In the American Southwest, there exists an ancient memorial to architectural and agricultural engineering excellence called Chaco. To many of today's Rio Grande and Western Pueblo Indians, Chaco is considered the home of their prehistoric predecessors. To scores of modern archeologists, Chaco remains an enigma. In this volume, Kendrick Frazier has combined scientific and ethnographic data with Native American oral history to develop a concise account of this national monument in northern New Mexico.

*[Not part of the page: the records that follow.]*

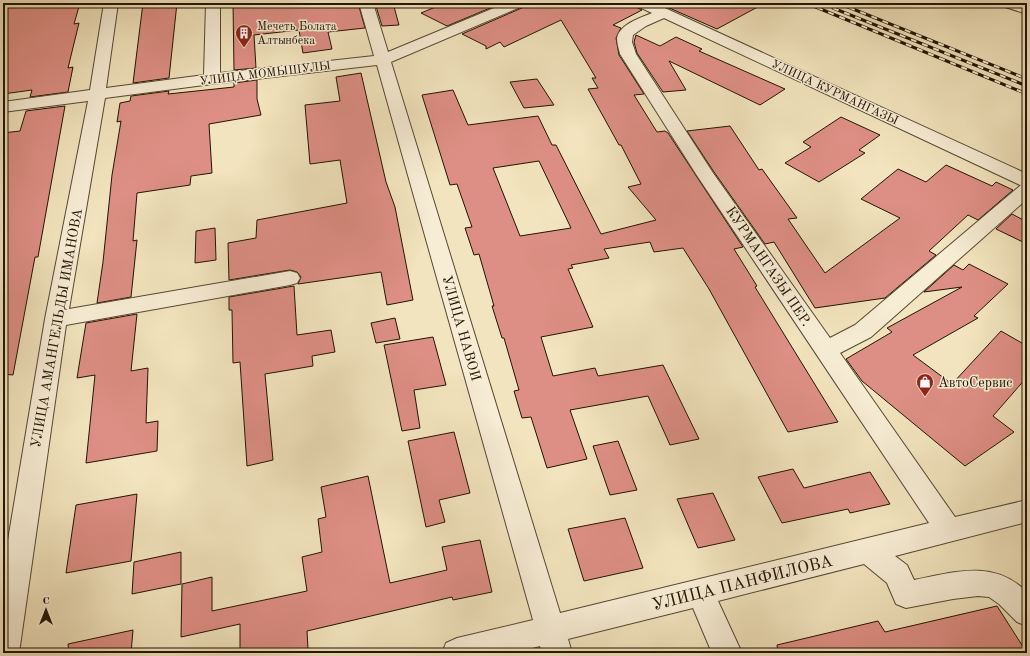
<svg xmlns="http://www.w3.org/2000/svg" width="1030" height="656" font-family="'Old Standard TT',serif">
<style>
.building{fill:#de8f85;stroke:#211402;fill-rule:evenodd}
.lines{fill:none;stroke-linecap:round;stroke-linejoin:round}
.minor-casing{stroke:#554831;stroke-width:2}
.minor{fill:#f7edd5;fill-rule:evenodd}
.rail-casing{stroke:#211402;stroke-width:3}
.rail{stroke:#f7edd5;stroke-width:2;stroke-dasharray:6;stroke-linecap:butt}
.labels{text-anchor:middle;stroke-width:3;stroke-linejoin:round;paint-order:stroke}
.far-poi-label{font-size:12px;fill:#211402;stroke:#f7edd5;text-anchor:start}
.far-street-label{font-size:12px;fill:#211402;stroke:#f7edd5}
.street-label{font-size:14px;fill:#211402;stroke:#f7edd5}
.poi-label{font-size:14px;fill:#211402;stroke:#f7edd5;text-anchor:start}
.near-street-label{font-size:17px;fill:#211402;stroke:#f7edd5}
</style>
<rect width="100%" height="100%" fill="#f2e4be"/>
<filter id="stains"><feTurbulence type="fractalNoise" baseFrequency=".005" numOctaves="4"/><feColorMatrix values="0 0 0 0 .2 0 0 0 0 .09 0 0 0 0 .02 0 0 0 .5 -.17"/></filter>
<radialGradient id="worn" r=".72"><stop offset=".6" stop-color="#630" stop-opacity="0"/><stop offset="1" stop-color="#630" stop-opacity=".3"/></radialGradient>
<path class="building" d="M3,3H42V6L80,3L74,24L79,23L68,68L73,67L68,92L30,97L32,90L3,94Z
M143,3H177L169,78L133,83Z
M233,3H358L365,28L328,32L332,49L303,53L299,30L254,35L256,68L234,70Z
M375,3H393L399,25L382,26Z
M445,3H502L447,26L421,13Z
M526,3H634L636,7L642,10L613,25L621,28L616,38L619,55L644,94L634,95L657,132L665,131L668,133L743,247L734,249L757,286L755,287L838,422L788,432L709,289L683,248L654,252L650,242L604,249L609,258L571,265L573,268L568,269L593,327L541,337L553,376L595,368L598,376L663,365L699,439L670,445L648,396L570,410L587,459L547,468L531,417L522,418L514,391L519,390L504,338H502L492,306H494L479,254L474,255L465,228L472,227L457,184L450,185L422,95L453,90L468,125L538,116L552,145H556L601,234L656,220L628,187L641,184L621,145H619L588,89L598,88L592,78H596L561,20L504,47L500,42L486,49V46L462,34L524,7ZM539,161L571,228L520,236L493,168Z
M658,3H765L717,29Z
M636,35L660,46L676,37L702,49L699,51L785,89L760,105L669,61L686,90L663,92L637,53L634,42Z
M361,73L386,182L395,207L413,300L387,305L381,272L298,284L301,277L297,272L290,270L229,280L228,243L256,238L257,220L347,203L340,160L310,164L305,105L340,101L336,77Z
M537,79L554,105L524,108L510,82Z
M257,80V99L261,115L209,124L212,173L191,176L190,185L137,193L133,241L137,240L131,297L97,303L103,262L112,175L121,121L117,122L120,103L130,101L131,96L169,91L168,94L234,87V83Z
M65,106L38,257H35L13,375L3,374V133L20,131L26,111Z
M841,117L880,135L859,150L865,153L819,182L785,163L811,147L803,142Z
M730,126L759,170L762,169L797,218L788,219L825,273L900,218L861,199L898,169L926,182L946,165L992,186L996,182L1013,190L978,220L968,215L929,251L936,255L885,298L815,308L774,242L765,244L714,172L687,131Z
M1012,214L1027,222V244L996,229Z
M215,228L216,260L195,263L196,231Z
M969,264L1008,284L974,316L978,318L913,355L952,384L1001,331L1027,346V377L993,416L1014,432L965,466L862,381L846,359L892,332L887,328L962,287L924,292L954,265L963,270Z
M294,286L297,335L331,330L335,352L312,356L313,366L265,374L273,460L247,466L240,362L233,363L232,310H229V297Z
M137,314L131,371L148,368L146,423L158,421L157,451L86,463L95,375L77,378L86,323Z
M395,318L400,339L376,343L371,323Z
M433,337L446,385L414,390L420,428L402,431L384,345Z
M454,432L470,493L439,500L445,522L426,527L408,441Z
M618,441L637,490L610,495L593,446Z
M793,469L804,488L870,472L890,504L850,513L848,509L782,523L758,477Z
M368,476L390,583L447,570L442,547L480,540L492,592L453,600L452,597L307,631L308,649L291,653H240V624L181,637L182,584L212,577V611L307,591L302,557L322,552L318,519L326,517L321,487Z
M713,493L735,540L698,548L677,499Z
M137,494L131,561L66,573L76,505Z
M625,518L643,568L584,581L568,529Z
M181,552V584L132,594L134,562Z
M997,606L1027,653H778L777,645L878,621L885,632Z
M133,630L131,653H69L68,644Z"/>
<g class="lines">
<g class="minor-casing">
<path id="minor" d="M104,3H118L106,88L204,75L206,3H220V73L374,56L359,3H373L388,52L506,3H525L523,6L391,62L560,613L929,523L696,174L620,54C619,49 617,44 617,38C620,24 640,18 652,13L637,6L635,3H654L1027,174V199L871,337L840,353L955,517L1027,500V522L895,556L907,565L914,580C955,572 993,559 1027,592V626L1017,622L999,604L989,597L978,596L953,599L906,608L896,604L887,583L864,564L718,601L742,653H712L693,608L568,639L572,653H542L540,646L514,653H442L446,643L457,638L533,620L377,65L212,84L105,98L69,309L290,271L297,273L300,278L297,283L290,285L66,325L19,653H3V570L45,319L88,101L3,112V102L90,90ZM664,18L1020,185H1021L855,325L830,338L713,173L636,54L632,42L633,35L646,26Z
M1000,3H1021L1027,5V14L1002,6Z"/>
</g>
<use href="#minor" class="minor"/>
<g class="rail-casing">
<path id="rail" d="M806,3L1027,94
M838,3L1027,79
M833,8L1027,86"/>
</g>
<use href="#rail" class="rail"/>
</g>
<defs>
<g id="building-pin" transform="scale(0.9)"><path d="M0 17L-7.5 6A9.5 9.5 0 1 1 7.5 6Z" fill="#8f2418" stroke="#f7edd5"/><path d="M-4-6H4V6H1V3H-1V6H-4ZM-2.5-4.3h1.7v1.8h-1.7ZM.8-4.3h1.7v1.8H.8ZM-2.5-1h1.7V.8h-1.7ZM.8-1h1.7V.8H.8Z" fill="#fff"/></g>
<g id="shop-pin" transform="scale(0.9)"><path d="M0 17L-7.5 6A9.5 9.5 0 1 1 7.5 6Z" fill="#8f2418" stroke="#f7edd5"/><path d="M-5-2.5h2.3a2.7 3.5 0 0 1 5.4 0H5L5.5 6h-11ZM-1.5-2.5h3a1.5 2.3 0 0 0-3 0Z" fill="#fff"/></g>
</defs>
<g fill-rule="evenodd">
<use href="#building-pin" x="244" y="33"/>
<use href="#shop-pin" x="925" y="382"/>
</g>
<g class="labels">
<g class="far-poi-label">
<text x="257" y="30">Мечеть Болата<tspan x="257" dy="14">Алтынбека</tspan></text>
</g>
<g class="far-street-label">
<text transform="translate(265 73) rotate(-7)" y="4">УЛИЦА МОМЫШУЛЫ</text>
<text transform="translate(835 92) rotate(25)" y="4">УЛИЦА КУРМАНГАЗЫ</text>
</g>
<g class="street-label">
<text transform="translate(769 266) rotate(56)" y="5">КУРМАНГАЗЫ ПЕР.</text>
<text transform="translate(56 328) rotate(-80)" y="5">УЛИЦА АМАНГЕЛЬДЫ ИМАНОВА</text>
<text transform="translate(462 328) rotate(74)" y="5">УЛИЦА НАВОИ</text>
</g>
<g class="poi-label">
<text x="938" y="387">АвтоСервис</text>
</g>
<g class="near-street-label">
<text transform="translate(742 582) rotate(-14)" y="6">УЛИЦА ПАНФИЛОВА</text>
</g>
</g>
<rect width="1030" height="656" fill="none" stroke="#f2e4be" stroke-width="16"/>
<rect x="4" y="4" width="1022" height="648" fill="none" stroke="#211402" stroke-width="2"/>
<rect x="8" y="8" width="1014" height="640" fill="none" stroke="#211402"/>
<g transform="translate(46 610)" stroke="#f7edd5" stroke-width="3" paint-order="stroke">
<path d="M0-3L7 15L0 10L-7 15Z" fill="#211402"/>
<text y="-6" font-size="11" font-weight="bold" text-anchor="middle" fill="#211402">С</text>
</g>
<rect width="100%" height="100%" filter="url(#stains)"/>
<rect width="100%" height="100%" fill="url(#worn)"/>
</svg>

Earliest evidence of human occupation in the Southwest has been dated at 12,000 years ago. It is estimated that the Chaco area was first inhabited about 7,000 years ago. However, it wasn't until AD 700 that the people began to erect permanent village settlements. Between AD 900 and AD 1130, a number of dwellings or "Great Houses" had been built. These Great Houses rose several stories high and contained hundreds of rooms. "No other apartment house of comparable size was known in America or in the Old World until the Spanish Flats were erected in 1882 at 59th Street and Seventh Avenue, New York City," is how a 1920 National Geographic article described one of the Great Houses.
Frazier takes the reader on a journey from what he imagines prehistoric life in Chaco was like to the ethnographic present. His profiles of some of the archeologists who worked in the area are certain to be of interest to young students of the field.